┌─ Given entries
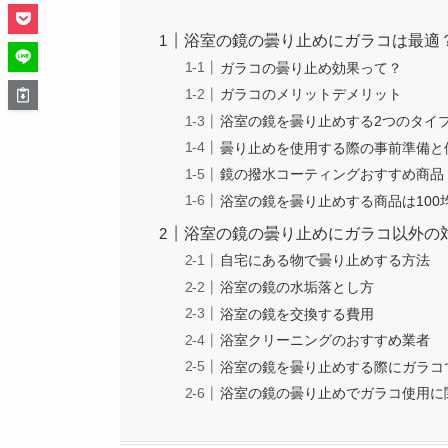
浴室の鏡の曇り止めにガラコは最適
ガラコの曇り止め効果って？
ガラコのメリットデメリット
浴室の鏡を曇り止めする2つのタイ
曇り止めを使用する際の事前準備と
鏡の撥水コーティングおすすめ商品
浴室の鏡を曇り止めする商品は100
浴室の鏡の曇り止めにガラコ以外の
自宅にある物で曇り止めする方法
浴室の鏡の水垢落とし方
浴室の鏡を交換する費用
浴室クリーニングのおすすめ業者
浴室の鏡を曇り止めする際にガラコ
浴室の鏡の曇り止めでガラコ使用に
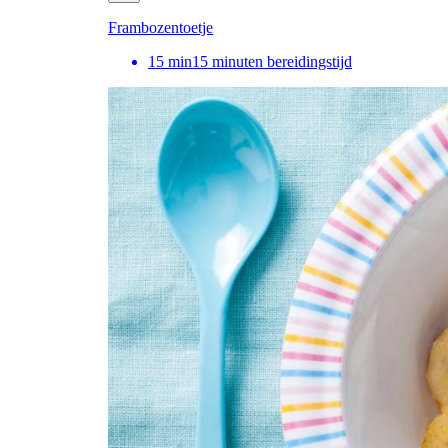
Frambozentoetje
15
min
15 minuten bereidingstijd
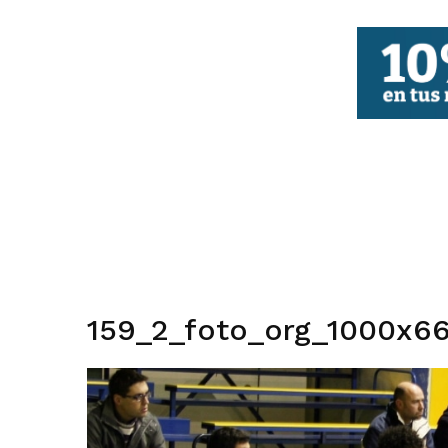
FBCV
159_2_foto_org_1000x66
└─
Exercise objective:
Reproduce every line of text from the listing above without any changes, and omit the pictures.

Expected answer:
浴室の鏡の曇り止めにガラコは最適
ガラコの曇り止め効果って？
ガラコのメリットデメリット
浴室の鏡を曇り止めする2つのタイ
曇り止めを使用する際の事前準備と
鏡の撥水コーティングおすすめ商品
浴室の鏡を曇り止めする商品は100
浴室の鏡の曇り止めにガラコ以外の
自宅にある物で曇り止めする方法
浴室の鏡の水垢落とし方
浴室の鏡を交換する費用
浴室クリーニングのおすすめ業者
浴室の鏡を曇り止めする際にガラコ
浴室の鏡の曇り止めでガラコ使用に
Frambozentoetje
15
min
15 minuten bereidingstijd
FBCV
159_2_foto_org_1000x66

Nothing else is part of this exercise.